▶ [Items from a dataset]:
⁂
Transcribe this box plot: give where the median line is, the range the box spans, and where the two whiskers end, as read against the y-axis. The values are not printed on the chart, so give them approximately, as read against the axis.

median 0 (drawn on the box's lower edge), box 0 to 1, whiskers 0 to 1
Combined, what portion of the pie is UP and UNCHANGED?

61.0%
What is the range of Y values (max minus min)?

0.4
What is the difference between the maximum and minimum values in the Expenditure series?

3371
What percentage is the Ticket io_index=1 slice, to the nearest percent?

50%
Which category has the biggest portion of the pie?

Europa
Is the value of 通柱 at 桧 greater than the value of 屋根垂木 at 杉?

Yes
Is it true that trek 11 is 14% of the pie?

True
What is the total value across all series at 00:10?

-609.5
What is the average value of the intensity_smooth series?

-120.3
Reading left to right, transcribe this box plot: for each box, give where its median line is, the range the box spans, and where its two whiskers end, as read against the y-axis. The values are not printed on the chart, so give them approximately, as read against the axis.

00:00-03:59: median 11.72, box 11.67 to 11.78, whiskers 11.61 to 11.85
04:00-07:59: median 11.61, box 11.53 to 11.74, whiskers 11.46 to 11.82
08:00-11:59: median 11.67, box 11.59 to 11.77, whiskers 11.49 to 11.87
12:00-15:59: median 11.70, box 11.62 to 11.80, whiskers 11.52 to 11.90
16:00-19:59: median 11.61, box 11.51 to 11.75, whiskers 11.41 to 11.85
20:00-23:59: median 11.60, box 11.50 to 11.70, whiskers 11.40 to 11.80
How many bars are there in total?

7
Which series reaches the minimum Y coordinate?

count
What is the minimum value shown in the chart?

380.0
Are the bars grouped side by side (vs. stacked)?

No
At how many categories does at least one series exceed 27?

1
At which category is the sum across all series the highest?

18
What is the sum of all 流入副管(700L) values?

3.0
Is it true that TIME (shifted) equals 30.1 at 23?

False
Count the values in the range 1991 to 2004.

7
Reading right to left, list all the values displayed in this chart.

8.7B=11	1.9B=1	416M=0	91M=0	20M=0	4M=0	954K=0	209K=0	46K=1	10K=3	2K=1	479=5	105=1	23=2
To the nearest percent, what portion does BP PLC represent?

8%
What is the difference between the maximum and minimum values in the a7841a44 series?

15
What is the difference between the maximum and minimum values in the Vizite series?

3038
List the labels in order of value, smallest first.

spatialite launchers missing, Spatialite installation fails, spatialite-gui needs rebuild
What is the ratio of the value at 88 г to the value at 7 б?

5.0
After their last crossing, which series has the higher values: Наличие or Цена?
⁂
▶ [What you have to do]:
Can you output all of the records above line for line, without changing a single character?

▶ [Answer]:
Transcribe this box plot: give where the median line is, the range the box spans, and where the two whiskers end, as read against the y-axis. The values are not printed on the chart, so give them approximately, as read against the axis.

median 0 (drawn on the box's lower edge), box 0 to 1, whiskers 0 to 1
Combined, what portion of the pie is UP and UNCHANGED?

61.0%
What is the range of Y values (max minus min)?

0.4
What is the difference between the maximum and minimum values in the Expenditure series?

3371
What percentage is the Ticket io_index=1 slice, to the nearest percent?

50%
Which category has the biggest portion of the pie?

Europa
Is the value of 通柱 at 桧 greater than the value of 屋根垂木 at 杉?

Yes
Is it true that trek 11 is 14% of the pie?

True
What is the total value across all series at 00:10?

-609.5
What is the average value of the intensity_smooth series?

-120.3
Reading left to right, transcribe this box plot: for each box, give where its median line is, the range the box spans, and where its two whiskers end, as read against the y-axis. The values are not printed on the chart, so give them approximately, as read against the axis.

00:00-03:59: median 11.72, box 11.67 to 11.78, whiskers 11.61 to 11.85
04:00-07:59: median 11.61, box 11.53 to 11.74, whiskers 11.46 to 11.82
08:00-11:59: median 11.67, box 11.59 to 11.77, whiskers 11.49 to 11.87
12:00-15:59: median 11.70, box 11.62 to 11.80, whiskers 11.52 to 11.90
16:00-19:59: median 11.61, box 11.51 to 11.75, whiskers 11.41 to 11.85
20:00-23:59: median 11.60, box 11.50 to 11.70, whiskers 11.40 to 11.80
How many bars are there in total?

7
Which series reaches the minimum Y coordinate?

count
What is the minimum value shown in the chart?

380.0
Are the bars grouped side by side (vs. stacked)?

No
At how many categories does at least one series exceed 27?

1
At which category is the sum across all series the highest?

18
What is the sum of all 流入副管(700L) values?

3.0
Is it true that TIME (shifted) equals 30.1 at 23?

False
Count the values in the range 1991 to 2004.

7
Reading right to left, list all the values displayed in this chart.

8.7B=11	1.9B=1	416M=0	91M=0	20M=0	4M=0	954K=0	209K=0	46K=1	10K=3	2K=1	479=5	105=1	23=2
To the nearest percent, what portion does BP PLC represent?

8%
What is the difference between the maximum and minimum values in the a7841a44 series?

15
What is the difference between the maximum and minimum values in the Vizite series?

3038
List the labels in order of value, smallest first.

spatialite launchers missing, Spatialite installation fails, spatialite-gui needs rebuild
What is the ratio of the value at 88 г to the value at 7 б?

5.0
After their last crossing, which series has the higher values: Наличие or Цена?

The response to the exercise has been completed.